Martin Schindler, Germany’s number one and currently ranked 15th in the world, has firmly established himself among the elite in recent years. But the path there was anything but straightforward. In PDC referee Huw Ware’s podcast Tops & Tales, the 29-year-old offered deep insights into his pro journey — speaking unusually candidly about self-doubt, mental low points, and what may have been the most important phase of his career.
The battle with himself
Schindler’s first years on the Pro Tour between 2017 and 2021 were marked by learning — especially on the mental side. After earning a Tour Card for the first time via Q-School in 2017, the setback came at the end of 2020: the loss of his professional license. In hindsight, Schindler calls this phase decisive for his development.
“Yeah, definitely. I needed to learn a lot of things,” Schindler said. “I was fighting with myself through the feeling of, do I belong here or do I not? And I was really fighting with myself back in those days, and yeah, I managed to get myself through that.”
Looking back, he now sees unexpected value in that setback. “Honestly, it was a good help that I lost my tour card at the end of 2020.”
Losing his Tour Card was a heavy blow. “Obviously, it wasn’t a good feeling,” Schindler admitted. “I was trying till the very last minute to make sure that I’m not going to lose my tour card. But yeah, sometimes you cannot avoid the unavoidable.”
Ahead of Q-School 2021, Schindler made a conscious decision to remove pressure from himself entirely. “I said to myself, honestly, when there was Q-School 2021, you will give it a try. And if it works, it works. If it doesn’t, it doesn’t,” he explained. “That’s how I really thought. That’s how I really went into this whole thing.”
That mindset proved pivotal, as Schindler not only regained his Tour Card but laid the foundations for the player he would soon become.
No “now or never”
Despite losing his professional status, Schindler never saw Q-School as a last chance. “I would have never cut out the possibility that you can go back into that,” he said. “I was relaxing myself, saying, if you can’t do it this year, maybe you can do it next year.”
Crucially, he avoided framing the situation as all-or-nothing. “I wasn’t pressurising myself that you have to do it now, because otherwise you won’t have any option,” he explained. “I would have found my way. I would have found any other option.”
Winning his Tour Card back proved decisive. “Like I said, I won it back — and still then, everything has happened.”
Schindler described the mental strain of 2020 in stark terms. “In the end of 2020, like I played, won one game, then lost — the whole day just felt horrible,” he recalled. Today, he says, he can cope with those situations far better.
At the time, however, his thoughts were spiralling. “My head was just running — running to Wolverhampton, running to Birmingham, running to London. So my thoughts were just going berserk.”
Yet it was precisely during those moments that Schindler believes he grew the most. “These are the days, the moments, I think I’ve grown the most, because I was able to learn from them so much,” he said. “Because when you’re doubting yourself, this is where you find your own improvement.
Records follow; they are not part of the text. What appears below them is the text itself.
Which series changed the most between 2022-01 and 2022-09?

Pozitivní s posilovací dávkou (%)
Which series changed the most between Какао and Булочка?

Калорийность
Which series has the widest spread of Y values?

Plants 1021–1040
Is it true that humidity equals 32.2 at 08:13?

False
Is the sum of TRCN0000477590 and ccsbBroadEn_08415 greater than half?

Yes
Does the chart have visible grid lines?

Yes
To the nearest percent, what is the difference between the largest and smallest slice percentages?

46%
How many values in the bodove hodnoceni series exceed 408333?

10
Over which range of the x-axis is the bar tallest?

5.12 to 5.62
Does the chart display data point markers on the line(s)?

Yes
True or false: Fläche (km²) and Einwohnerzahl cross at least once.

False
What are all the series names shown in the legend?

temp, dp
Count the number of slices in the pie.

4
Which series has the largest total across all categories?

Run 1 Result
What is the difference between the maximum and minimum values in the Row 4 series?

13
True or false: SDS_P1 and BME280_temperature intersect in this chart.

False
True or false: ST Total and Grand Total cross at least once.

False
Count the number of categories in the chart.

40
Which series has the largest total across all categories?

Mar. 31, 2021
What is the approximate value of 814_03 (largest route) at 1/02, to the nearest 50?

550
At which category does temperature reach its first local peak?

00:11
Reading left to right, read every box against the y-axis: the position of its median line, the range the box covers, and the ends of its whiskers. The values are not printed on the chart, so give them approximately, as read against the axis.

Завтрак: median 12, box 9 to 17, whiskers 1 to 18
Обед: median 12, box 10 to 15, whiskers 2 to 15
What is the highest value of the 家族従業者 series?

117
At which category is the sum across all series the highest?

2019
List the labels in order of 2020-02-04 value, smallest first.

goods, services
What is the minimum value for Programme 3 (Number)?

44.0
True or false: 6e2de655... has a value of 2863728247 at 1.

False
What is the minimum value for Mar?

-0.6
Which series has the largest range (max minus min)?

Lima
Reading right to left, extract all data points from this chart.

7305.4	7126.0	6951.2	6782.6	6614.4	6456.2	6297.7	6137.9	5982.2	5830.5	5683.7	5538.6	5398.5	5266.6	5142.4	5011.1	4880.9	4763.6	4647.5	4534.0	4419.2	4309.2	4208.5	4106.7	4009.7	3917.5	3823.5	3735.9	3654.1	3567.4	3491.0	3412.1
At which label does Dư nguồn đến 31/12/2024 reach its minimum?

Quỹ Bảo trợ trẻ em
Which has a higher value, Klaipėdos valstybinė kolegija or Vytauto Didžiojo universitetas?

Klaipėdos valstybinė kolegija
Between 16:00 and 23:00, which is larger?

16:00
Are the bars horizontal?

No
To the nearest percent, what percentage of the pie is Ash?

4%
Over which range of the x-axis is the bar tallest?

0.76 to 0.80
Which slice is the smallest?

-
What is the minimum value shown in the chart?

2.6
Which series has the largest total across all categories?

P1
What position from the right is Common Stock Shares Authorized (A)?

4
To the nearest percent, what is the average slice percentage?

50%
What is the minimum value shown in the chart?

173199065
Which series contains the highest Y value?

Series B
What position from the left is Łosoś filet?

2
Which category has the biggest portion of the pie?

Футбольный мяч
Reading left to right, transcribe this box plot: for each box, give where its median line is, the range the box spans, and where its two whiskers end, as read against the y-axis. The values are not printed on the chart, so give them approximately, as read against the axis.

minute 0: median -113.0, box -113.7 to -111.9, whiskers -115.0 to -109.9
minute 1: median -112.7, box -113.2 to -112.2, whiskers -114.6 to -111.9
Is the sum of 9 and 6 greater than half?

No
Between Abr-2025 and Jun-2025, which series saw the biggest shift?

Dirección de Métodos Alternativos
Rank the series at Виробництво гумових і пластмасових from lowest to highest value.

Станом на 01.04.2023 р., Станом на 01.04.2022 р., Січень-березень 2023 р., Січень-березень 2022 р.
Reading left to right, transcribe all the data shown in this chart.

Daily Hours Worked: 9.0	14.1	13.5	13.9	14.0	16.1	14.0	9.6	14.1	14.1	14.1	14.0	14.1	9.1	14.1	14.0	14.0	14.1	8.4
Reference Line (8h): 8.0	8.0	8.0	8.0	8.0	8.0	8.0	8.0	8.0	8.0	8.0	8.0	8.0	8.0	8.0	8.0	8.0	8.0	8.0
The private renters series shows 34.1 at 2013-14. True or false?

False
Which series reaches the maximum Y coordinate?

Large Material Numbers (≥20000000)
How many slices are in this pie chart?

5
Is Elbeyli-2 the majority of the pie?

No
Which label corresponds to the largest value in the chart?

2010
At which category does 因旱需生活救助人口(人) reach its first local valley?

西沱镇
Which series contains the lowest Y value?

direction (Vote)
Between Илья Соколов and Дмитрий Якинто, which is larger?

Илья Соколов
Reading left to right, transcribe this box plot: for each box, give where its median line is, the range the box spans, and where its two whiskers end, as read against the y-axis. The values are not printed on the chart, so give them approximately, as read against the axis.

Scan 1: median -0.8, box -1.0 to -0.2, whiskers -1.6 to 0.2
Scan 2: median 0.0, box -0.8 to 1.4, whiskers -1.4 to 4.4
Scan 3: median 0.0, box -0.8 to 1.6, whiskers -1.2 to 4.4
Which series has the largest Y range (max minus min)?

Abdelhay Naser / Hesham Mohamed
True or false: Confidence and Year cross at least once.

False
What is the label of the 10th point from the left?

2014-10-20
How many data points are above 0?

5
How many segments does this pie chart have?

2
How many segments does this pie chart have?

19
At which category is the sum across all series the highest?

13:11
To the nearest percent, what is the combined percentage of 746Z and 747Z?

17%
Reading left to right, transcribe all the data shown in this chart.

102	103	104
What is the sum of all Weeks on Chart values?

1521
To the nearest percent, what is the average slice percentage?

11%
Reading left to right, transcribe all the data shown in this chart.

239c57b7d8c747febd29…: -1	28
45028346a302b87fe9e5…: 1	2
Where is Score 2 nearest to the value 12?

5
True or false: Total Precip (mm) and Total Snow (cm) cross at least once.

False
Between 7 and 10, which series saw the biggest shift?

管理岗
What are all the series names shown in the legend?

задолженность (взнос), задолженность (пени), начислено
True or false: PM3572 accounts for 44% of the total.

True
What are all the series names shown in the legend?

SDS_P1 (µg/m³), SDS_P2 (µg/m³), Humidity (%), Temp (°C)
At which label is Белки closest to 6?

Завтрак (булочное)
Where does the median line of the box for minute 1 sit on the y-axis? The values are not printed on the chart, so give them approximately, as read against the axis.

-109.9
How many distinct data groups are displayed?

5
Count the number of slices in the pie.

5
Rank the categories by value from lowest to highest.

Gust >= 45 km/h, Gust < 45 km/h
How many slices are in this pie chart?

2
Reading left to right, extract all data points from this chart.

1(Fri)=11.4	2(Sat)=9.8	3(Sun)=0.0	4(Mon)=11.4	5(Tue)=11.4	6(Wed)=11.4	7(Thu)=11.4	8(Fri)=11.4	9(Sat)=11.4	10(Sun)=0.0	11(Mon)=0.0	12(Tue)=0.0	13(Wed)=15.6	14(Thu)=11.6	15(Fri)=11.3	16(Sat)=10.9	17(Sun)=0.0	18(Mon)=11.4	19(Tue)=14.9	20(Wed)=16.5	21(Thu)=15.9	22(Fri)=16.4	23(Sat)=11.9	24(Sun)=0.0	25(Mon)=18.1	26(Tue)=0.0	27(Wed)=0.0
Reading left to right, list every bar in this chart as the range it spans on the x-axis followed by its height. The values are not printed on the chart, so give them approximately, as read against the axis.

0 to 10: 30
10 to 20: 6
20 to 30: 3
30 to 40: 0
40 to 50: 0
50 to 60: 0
And I needed to learn even that.”
Martin Schindler discusses doubts, setbacks, and the turning point of his career on the “Tops & Tales” podcast
Tears in the car park
Schindler did not shy away from describing just how deeply that period affected him. “Honestly, even to the viewers, I don’t care — I was crying,” he revealed. “I was sitting in the car and I was crying because I wanted to do so much better in the end of 2020 or in the middle of 2020, but I couldn’t. I just couldn’t.”
One match in particular remains vivid in his memory — against Glen Durrant. “He wasn’t playing good. He was playing about 83. I couldn’t stand a chance. I didn’t even be there,” Schindler recalled.
Afterwards, the frustration spilled over. “I was at the parking lot outside and I was just sitting in the car, crying, because why couldn’t I play better?” But even that moment became part of his education. “Sometimes you cannot avoid these things and you need to fight through them.”
A matured professional
Looking back, Schindler sees Q-School 2021 as the true turning point. “If there was a tournament which changed things, it definitely was the Q-School of 2021, because I came back so good and I played so good,” he said. “And I proved myself — and that’s the most important.”
Now, four years on, the perspective has changed dramatically. “Definitely this Q-School has changed my life,” Schindler reflected. “So I’m really, really thankful that I’ve lost my tour card.”
Those experiences — the doubt, the tears, and the hard lessons — have shaped the player he is today. And perhaps that explains why Martin Schindler now sits comfortably among the world’s elite, not only as Germany’s number one, but as a top 16 player on the PDC circuit.